The assassination of Benazir is the opportunity for the hardliners in Pakistan to take charge, impacting the state of women’s rights in that country.

 But this is not the first time, the personal and the public have come together for the Zakarias. Much earlier in April 1986, Benazir Bhutto had returned to Karachi after a 7-year self-imposed exile, following the imposition of martial law by General Zia-Ul-Haq and the execution of her father, Zulfikar Ali Bhutto.

 Parallelly, one morning in December 1986, Aunt Amina had rushed into the Zakaria home, her life in disarray, with the news that Sohail, frustrated with his wife’s inability to conceive, planned to take on a second wife, one of his colleagues, with whom he had fallen in love. It is the most ordinary of days that enclose tragedy within their sealed lips. Ironically, the second wife isn’t able to conceive either.

The author, a dangler on the edges of adult conversations, as all writers must be, guesses rightly that married women do not spend the night at their maternal home.
 
Sohail adds another floor to the house, moving his first wife upstairs, out of sight, where she becomes a pariah, spying on the happenings below. Aunt Amina is the Upstairs Wife. I felt her pain and sadness. In many ways, it is the pain of the deserving being cheated of their rights.

As one person dies and another survives, author Rafia wonders about the nature of prayer, how their prayers were granted but their fervent prayers, decades ago, that her aunt may conceive were denied.

As the narrative interweaves the past and the present together, we read about the volatile events in Pakistani history as well as the less violent but still momentous events in Aunt Amina’s life. As history unfolds through the eyes of the author as a child, she comes of age, having deeply absorbed and understood the weaknesses, hopes and errors of a fledgling nation.
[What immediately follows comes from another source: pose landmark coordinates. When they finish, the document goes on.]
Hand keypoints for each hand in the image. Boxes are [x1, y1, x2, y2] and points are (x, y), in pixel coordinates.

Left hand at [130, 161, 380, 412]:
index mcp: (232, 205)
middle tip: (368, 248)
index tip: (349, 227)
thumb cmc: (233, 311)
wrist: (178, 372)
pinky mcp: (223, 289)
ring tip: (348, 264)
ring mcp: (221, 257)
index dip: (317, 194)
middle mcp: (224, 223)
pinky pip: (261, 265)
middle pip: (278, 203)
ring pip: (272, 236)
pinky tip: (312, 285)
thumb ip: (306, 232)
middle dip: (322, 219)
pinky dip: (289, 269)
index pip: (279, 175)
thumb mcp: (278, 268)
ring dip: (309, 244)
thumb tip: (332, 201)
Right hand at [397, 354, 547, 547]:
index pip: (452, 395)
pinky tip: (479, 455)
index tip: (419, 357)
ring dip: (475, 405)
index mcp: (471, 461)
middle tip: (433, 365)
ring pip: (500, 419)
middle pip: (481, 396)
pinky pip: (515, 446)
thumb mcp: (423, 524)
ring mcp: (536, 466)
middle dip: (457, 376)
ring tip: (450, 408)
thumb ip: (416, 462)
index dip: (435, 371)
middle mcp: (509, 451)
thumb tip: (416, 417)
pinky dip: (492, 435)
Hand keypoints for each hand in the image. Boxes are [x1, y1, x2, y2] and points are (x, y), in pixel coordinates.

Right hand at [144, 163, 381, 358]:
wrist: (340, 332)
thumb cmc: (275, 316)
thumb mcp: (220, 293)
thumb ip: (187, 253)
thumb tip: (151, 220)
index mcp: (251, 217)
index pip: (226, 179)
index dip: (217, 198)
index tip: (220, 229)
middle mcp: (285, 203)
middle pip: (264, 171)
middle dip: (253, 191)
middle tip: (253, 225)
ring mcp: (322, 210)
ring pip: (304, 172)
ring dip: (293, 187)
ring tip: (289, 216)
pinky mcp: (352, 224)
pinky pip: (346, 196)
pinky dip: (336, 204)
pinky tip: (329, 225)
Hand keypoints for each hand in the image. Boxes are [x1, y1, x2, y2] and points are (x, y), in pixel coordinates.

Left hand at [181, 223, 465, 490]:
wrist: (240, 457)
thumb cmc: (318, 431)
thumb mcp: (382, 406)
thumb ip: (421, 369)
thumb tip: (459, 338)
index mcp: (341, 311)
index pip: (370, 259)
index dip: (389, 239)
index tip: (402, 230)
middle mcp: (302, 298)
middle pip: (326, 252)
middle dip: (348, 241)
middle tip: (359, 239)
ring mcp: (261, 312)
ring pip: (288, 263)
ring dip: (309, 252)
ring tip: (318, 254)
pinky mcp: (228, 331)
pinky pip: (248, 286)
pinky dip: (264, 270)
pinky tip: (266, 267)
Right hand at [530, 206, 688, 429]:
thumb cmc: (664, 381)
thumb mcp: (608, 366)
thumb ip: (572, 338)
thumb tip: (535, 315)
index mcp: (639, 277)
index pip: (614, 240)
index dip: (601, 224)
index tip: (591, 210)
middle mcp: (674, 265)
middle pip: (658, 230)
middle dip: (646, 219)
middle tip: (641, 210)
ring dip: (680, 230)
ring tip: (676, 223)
The family history is intertwined with social and political history. We see the births of the key members of the Zakaria family, from Abdulla, Rafia’s father, to Amina, her aunt, and the family’s immigration to the newly-born Pakistan. Slowly they begin to settle down, trying to live their lives against the backdrop of larger-than-life events such as the division of Pakistan’s West and East, and the wars against India.

Their hope of a better life among Muslims is scuttled as India-born immigrants are viewed with suspicion and hostility. Later as the country vigorously adopts Sharia law and gets increasingly Islamized, we read about how women often get short shrift, how the First Lady was instrumental in forging a law that a Pakistani Muslim man not be allowed to take a second wife without the permission of the first wife.
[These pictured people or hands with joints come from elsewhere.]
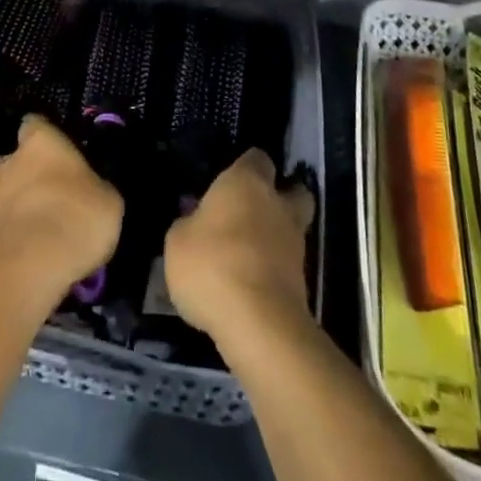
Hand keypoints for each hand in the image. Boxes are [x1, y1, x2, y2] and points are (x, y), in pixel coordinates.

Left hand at [0, 116, 122, 295]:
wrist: (29, 267)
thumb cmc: (76, 216)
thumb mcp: (109, 200)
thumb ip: (96, 186)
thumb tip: (91, 189)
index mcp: (40, 139)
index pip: (36, 124)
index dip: (49, 137)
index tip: (63, 153)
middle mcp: (10, 159)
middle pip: (20, 159)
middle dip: (34, 173)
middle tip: (58, 193)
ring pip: (11, 192)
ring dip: (25, 204)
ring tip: (49, 228)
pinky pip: (7, 223)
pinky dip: (19, 232)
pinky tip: (38, 250)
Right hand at [164, 150, 315, 342]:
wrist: (258, 322)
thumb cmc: (211, 264)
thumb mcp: (177, 240)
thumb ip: (188, 223)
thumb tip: (195, 220)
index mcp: (247, 182)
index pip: (256, 157)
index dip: (245, 166)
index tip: (228, 181)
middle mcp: (277, 204)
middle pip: (292, 189)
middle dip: (280, 197)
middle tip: (252, 211)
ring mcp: (295, 243)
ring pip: (293, 227)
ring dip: (277, 235)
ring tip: (248, 252)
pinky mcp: (303, 281)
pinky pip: (288, 263)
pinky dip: (275, 268)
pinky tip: (251, 281)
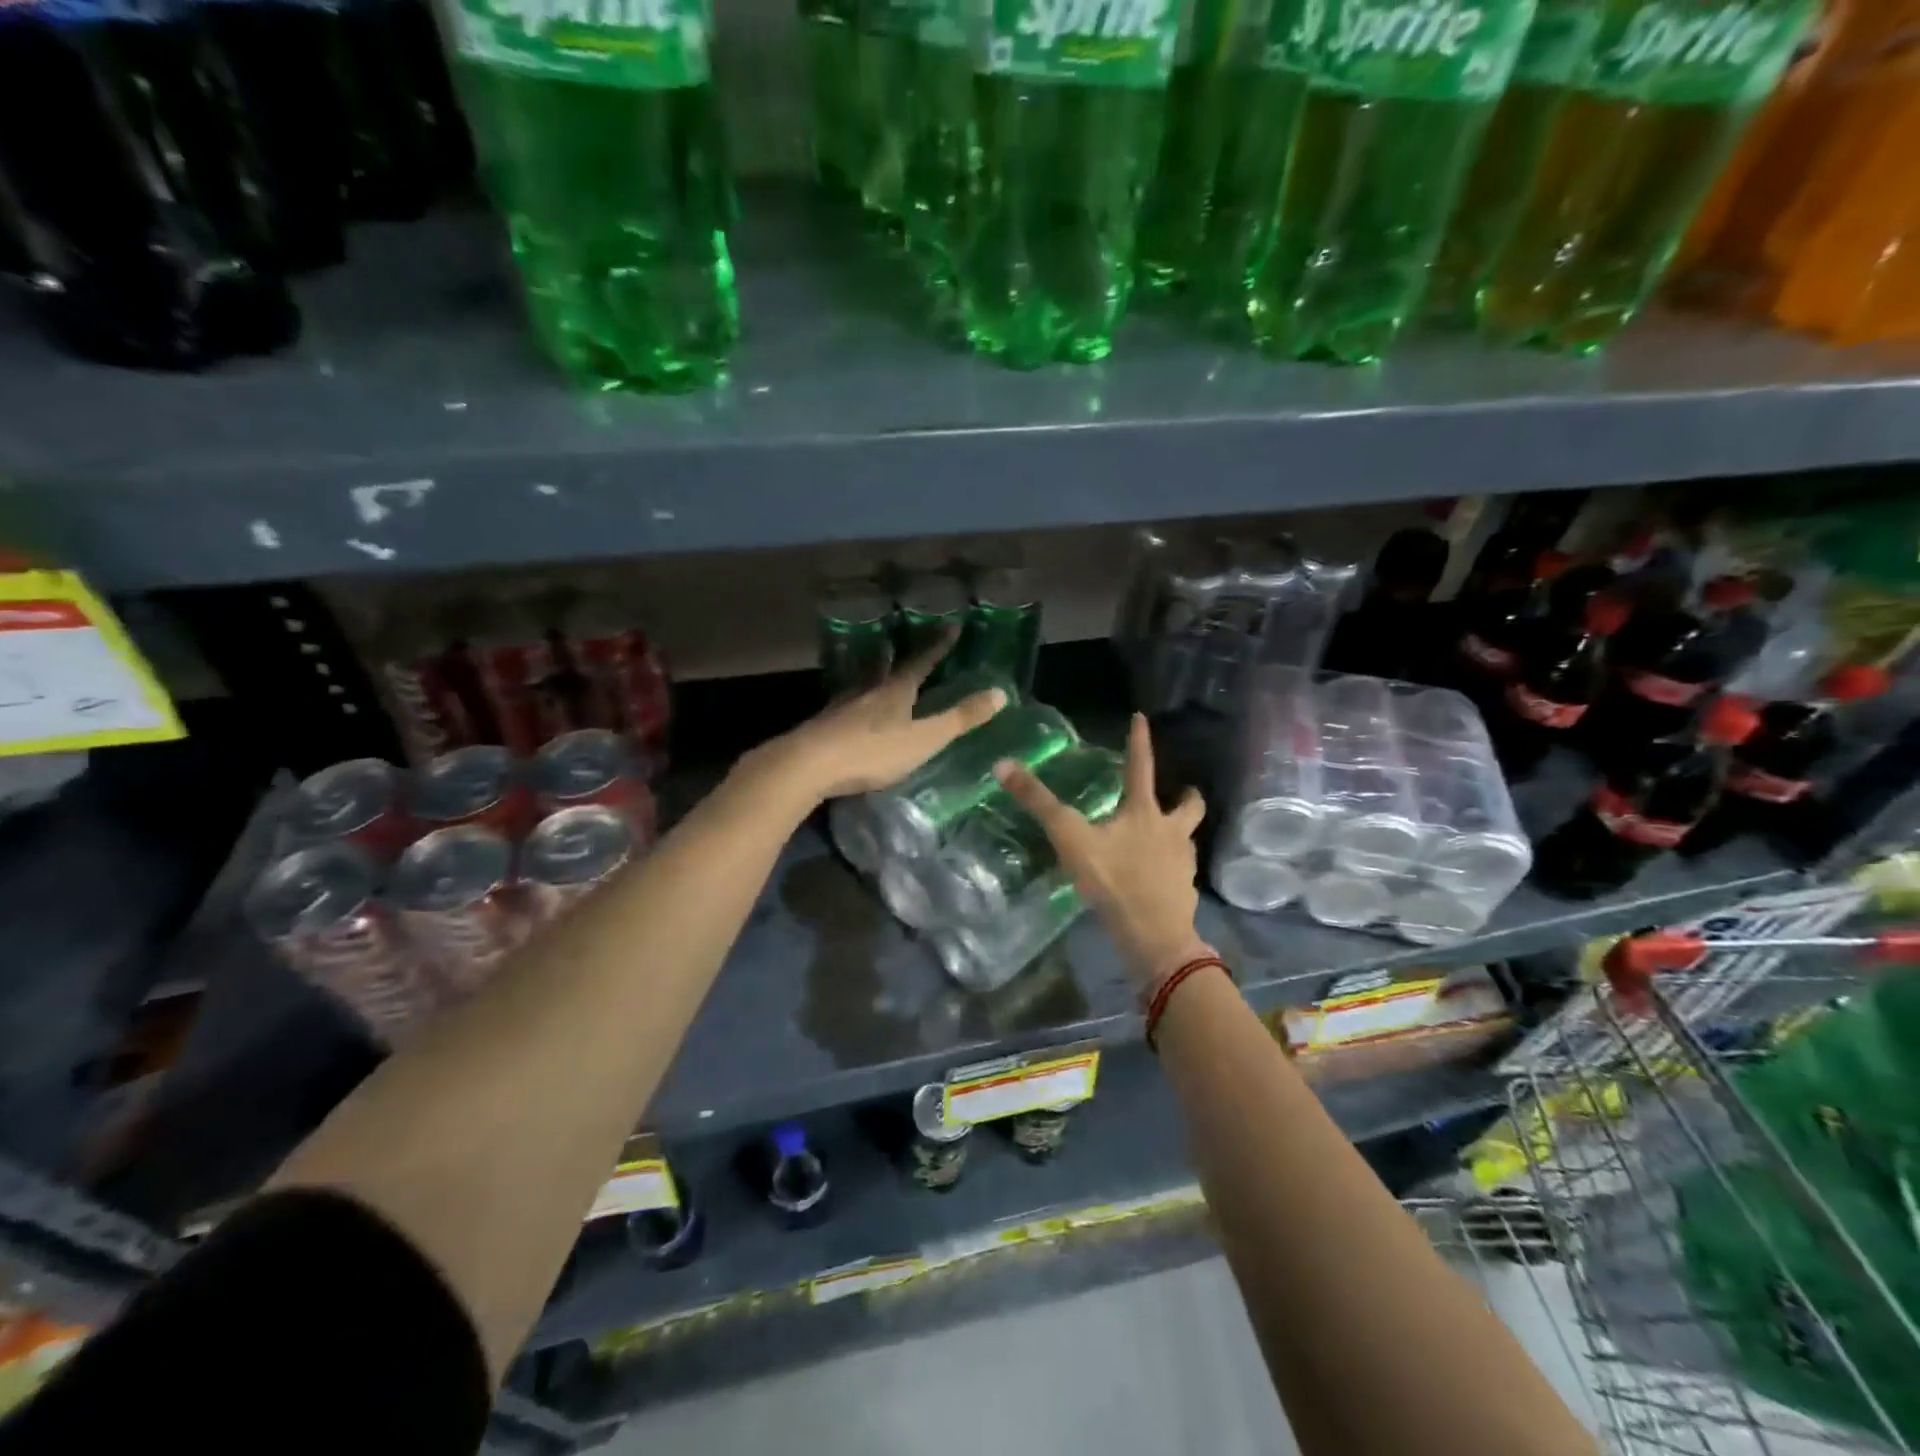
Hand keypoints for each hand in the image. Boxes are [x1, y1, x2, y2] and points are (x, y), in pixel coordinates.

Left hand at [739, 636, 1006, 807]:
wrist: (809, 764)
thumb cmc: (872, 752)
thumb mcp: (924, 739)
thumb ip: (960, 718)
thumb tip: (1000, 692)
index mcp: (896, 692)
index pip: (921, 663)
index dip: (938, 647)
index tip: (951, 626)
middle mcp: (868, 692)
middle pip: (883, 668)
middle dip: (893, 655)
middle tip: (894, 641)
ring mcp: (841, 707)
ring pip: (858, 683)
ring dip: (867, 672)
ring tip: (869, 664)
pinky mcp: (822, 726)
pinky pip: (841, 704)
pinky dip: (848, 699)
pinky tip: (842, 707)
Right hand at [995, 712, 1212, 995]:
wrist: (1154, 935)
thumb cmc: (1113, 879)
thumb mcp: (1070, 837)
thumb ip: (1038, 803)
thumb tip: (1003, 765)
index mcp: (1144, 812)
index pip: (1141, 766)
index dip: (1140, 740)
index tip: (1142, 717)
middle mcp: (1170, 831)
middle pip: (1190, 806)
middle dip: (1187, 795)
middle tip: (1182, 791)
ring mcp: (1182, 862)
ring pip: (1188, 839)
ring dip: (1180, 832)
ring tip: (1167, 836)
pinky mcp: (1184, 891)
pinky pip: (1182, 872)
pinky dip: (1173, 869)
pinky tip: (1159, 877)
The events in the book happen in Karachi, in Pakistan, but they might as well have happened in India. The very first sentence tells us about the tendency to leave barred windows ajar, the sounds of children playing, hawkers advertising their wares, car horns blaring, exhaust fumes blending with cooking smells painting a picture of small town and big city life that would be perfectly at home anywhere in India. There were so many cultural resonances despite the different faiths and cultures.

I liked how in their innocence the kids agree that they never liked Uncle Sohail before, but now they hate him.
 

The writing is beautiful, conjuring up a world of images that is at once exotic and familiar. My mother’s wide smiling mouth gathered into an uncertain tightness, as if pulled by a drawstring.

A lane of houses all mismatched in height is described as The awkwardness of a group of mismatched cousins pushed together in a hurried family portrait. 

 Two of the four stars that I have awarded are for the beautiful prose.

But the lack of a cohesiveness that binds the parallel strains gets in the way of us feeling totally invested. The history of the nation and the family are presented simultaneously, but the connection between them is tenuous at best, and sometimes there is no connection at all.


(I read this book on Edelweiss. Thank you to the author, the publisher and Edelweiss.)